**Task item:** Please restate the MinIon text below from "The median accuracy" up to and including "the authors wrote.", swapping "substitution errors" for "mismatch errors".

**Text passage:**
While it would have been possible to characterize the island using PCR-based assays alone, he said, that would have taken much more time and effort than using the MinIon.
MinIon performance
While pursuing the resistance island, the researchers also took a good look at the performance of the MinIon in their hands, and how it compares to other platforms.
In one 18-hour run using the R7 chemistry, for example, they generated 93.4 megabases of data, a total of 16,401 sequencing reads, including template, complement, and two-direction or 2D reads, with a median read length of about 5.4 kilobases and read lengths up to 66.7 kilobases.
The median accuracy of the reads, based on Phred scores from basecalling, was 68.4 percent, ranging from 49.9 percent accuracy for template reads to 60.2 percent for complement reads and 84.2 percent for 2D reads.
They also assessed the accuracy of the MinIon reads based on how they mapped to the Illumina data, and found a median accuracy of 64.3 percent for the template reads, 61.6 percent for the complement reads, and 71.5 percent for the 2D reads.
Many of the errors appeared to be indels, in particular deletions, which often involved stretches of only As and Ts or only Gs and Cs. An analysis of the substitution errors showed that the MinIon has trouble distinguishing between Gs and Cs, especially in homopolymers, the authors wrote.
According to O'Grady, the accuracy has improved with the latest R7.3 chemistry and updated basecalling software and "averages around the mid-80 [percent]," which he said comes close to PacBio's accuracy of about 85 percent but is still much lower than Illumina's 98 to 99 percent accuracy.
His lab did not try to maximize read length for the MinIon – he said other users have obtained reads as long as 150 kilobases – but his median read length of 5.4 kilobases is "comparable" to that of PacBio, which promises average read lengths of 10 to 15 kilobases with its latest P6-C4 chemistry.
The yield of the MinIon also appears to begin to approach PacBio's. Using 48-hour runs, O'Grady's lab has produced up to 150 megabases of data, according to the paper, but other users have reported yields approaching 600 megabases per run. Using PacBio's new chemistry, throughput for the RSII is expected to be between 500 megabases and 1 gigabase per SMRT cell, according to the company.
Future use
Oxford Nanopore has had issues with the quality of the flow cells, O'Grady said, but given improvements in yield and consistency he thinks MinIon data alone could be used for de novo assemblies, without the use of short-read data, similar to how PacBio data has been used lately.
But also, because of its small size, potential low cost, and ease of use, the MinIon could have applications "far beyond the genome center," he said, including routine infectious disease diagnostics, possibly at the point of care. "I would like to see that type of technology reach clinical microbiology laboratories within five to 10 years," he said.
O'Grady said he is aware of software being designed that can analyze MinIon data remotely and report diagnostically relevant information on pathogens back to users, which "makes the technology very accessible to everybody and takes away the need for a bioinformatician in the lab."
Oxford Nanopore has not said when it plans to complete the MinIon early access program and make the platform commercially available, and it has not set a price yet. The company did not respond to a request for comment for this article. However, the cost per flow cell is expected to be on the order of $1,000, "which is a lot for a single sample, but it depends on the sample you are trying to diagnose," O'Grady said. "If you are looking at sepsis, or respiratory tract infections, you might be able to justify that kind of cost."
His lab is currently looking to use the MinIon for sepsis diagnosis, identifying pathogens directly from blood DNA without cell cultures.
O'Grady acknowledged that other next-generation sequencing platforms, such as Illumina's, are already being used to analyze clinical samples. However, "this particular device is very accessible, and as a non-expert, I was able to take it, run it in the lab, and get results in a week or two," he said.

**Given information:**
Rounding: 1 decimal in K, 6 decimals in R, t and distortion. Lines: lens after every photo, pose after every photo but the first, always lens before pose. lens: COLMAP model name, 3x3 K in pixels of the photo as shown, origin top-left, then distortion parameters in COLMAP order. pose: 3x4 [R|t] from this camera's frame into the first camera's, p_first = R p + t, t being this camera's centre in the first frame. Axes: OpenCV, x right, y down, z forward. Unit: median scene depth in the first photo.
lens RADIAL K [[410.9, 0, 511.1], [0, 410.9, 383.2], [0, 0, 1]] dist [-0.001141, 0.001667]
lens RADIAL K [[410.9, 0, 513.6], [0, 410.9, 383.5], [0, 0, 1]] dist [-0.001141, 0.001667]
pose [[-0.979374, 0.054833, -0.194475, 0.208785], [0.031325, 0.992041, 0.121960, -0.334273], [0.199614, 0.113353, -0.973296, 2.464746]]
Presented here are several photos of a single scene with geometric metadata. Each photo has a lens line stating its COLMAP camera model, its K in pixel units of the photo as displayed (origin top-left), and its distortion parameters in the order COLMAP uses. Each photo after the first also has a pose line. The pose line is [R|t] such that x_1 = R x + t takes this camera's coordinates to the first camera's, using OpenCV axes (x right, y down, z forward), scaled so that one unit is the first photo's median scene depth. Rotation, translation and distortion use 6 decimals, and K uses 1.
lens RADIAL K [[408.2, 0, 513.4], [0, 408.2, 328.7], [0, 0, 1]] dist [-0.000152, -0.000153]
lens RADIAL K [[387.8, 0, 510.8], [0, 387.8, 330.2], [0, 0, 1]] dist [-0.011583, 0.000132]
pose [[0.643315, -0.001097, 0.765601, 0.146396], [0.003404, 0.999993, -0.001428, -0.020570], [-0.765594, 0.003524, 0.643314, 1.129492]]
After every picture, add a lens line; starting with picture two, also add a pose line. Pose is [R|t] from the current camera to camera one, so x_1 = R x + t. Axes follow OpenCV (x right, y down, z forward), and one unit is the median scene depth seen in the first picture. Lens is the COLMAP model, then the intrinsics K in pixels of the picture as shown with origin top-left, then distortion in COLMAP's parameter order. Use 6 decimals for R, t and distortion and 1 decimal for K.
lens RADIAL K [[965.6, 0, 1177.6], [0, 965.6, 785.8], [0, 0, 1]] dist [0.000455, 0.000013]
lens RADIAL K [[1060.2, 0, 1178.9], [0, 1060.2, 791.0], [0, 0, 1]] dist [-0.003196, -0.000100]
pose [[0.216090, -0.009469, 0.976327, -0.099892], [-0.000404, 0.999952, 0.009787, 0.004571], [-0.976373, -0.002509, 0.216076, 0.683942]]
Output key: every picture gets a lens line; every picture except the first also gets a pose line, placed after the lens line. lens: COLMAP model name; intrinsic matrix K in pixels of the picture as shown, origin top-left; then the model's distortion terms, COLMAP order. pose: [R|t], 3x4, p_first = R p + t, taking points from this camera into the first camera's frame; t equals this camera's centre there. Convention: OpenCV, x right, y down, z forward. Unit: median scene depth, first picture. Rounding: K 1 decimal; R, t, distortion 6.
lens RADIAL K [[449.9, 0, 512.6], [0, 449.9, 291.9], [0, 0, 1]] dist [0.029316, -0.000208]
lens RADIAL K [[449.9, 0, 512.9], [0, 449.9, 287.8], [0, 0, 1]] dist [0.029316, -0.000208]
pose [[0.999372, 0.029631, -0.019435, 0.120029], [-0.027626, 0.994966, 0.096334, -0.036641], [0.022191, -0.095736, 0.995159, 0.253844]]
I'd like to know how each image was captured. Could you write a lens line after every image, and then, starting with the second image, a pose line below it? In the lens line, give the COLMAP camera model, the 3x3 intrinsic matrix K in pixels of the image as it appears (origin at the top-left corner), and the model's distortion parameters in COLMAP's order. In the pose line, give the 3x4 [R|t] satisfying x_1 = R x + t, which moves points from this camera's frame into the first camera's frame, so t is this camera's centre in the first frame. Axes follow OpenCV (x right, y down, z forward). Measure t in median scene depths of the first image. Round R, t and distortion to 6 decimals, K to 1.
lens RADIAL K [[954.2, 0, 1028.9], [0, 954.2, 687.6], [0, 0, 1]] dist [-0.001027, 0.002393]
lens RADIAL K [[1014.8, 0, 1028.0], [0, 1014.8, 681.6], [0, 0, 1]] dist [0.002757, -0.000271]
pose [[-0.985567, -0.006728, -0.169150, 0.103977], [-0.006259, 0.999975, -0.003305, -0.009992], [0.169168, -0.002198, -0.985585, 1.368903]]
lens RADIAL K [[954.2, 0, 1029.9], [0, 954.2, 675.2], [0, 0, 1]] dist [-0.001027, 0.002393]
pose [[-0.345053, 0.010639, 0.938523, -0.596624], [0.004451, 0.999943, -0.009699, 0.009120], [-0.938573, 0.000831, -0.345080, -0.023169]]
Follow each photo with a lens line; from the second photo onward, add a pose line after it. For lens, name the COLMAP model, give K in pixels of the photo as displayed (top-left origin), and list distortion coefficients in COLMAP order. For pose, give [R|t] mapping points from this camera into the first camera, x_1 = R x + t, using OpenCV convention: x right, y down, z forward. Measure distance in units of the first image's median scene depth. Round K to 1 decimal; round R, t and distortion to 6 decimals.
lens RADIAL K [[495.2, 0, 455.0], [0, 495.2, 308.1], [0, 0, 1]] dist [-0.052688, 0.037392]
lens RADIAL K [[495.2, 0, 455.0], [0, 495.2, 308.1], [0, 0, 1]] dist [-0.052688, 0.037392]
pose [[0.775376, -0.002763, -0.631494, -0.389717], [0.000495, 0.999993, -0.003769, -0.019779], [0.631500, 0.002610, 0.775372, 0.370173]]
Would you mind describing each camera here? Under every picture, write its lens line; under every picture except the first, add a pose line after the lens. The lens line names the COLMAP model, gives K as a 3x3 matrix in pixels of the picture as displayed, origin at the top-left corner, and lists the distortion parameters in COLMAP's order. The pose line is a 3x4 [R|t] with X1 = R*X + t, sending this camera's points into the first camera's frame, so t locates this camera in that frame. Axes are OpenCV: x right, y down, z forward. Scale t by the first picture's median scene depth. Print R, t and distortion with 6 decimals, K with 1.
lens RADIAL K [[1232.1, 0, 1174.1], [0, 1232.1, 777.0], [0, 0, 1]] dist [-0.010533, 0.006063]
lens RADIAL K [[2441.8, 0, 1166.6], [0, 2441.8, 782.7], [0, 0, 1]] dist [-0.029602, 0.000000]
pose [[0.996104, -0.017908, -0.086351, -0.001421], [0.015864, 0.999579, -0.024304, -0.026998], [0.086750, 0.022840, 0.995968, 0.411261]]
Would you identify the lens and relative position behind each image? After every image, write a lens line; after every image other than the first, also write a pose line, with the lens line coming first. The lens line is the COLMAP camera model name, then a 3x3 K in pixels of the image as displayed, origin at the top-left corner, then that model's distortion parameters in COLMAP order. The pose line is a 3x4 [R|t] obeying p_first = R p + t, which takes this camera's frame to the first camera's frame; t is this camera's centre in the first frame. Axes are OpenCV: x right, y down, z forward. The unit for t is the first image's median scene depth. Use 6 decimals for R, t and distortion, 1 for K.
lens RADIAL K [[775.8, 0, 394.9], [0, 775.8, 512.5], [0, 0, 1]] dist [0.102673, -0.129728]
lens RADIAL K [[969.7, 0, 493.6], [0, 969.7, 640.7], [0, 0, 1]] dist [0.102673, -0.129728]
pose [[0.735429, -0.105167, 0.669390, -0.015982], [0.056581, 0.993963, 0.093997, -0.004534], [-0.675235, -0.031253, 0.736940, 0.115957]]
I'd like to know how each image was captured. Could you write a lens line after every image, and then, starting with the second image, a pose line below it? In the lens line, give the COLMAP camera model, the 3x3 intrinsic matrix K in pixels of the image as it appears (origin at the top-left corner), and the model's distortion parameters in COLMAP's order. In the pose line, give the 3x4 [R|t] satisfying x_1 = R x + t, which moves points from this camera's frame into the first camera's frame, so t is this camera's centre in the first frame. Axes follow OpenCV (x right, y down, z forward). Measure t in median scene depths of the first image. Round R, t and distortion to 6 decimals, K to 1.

**Answer space:**
The median accuracy of the reads, based on Phred scores from basecalling, was 68.4 percent, ranging from 49.9 percent accuracy for template reads to 60.2 percent for complement reads and 84.2 percent for 2D reads.
They also assessed the accuracy of the MinIon reads based on how they mapped to the Illumina data, and found a median accuracy of 64.3 percent for the template reads, 61.6 percent for the complement reads, and 71.5 percent for the 2D reads.
Many of the errors appeared to be indels, in particular deletions, which often involved stretches of only As and Ts or only Gs and Cs. An analysis of the mismatch errors showed that the MinIon has trouble distinguishing between Gs and Cs, especially in homopolymers, the authors wrote.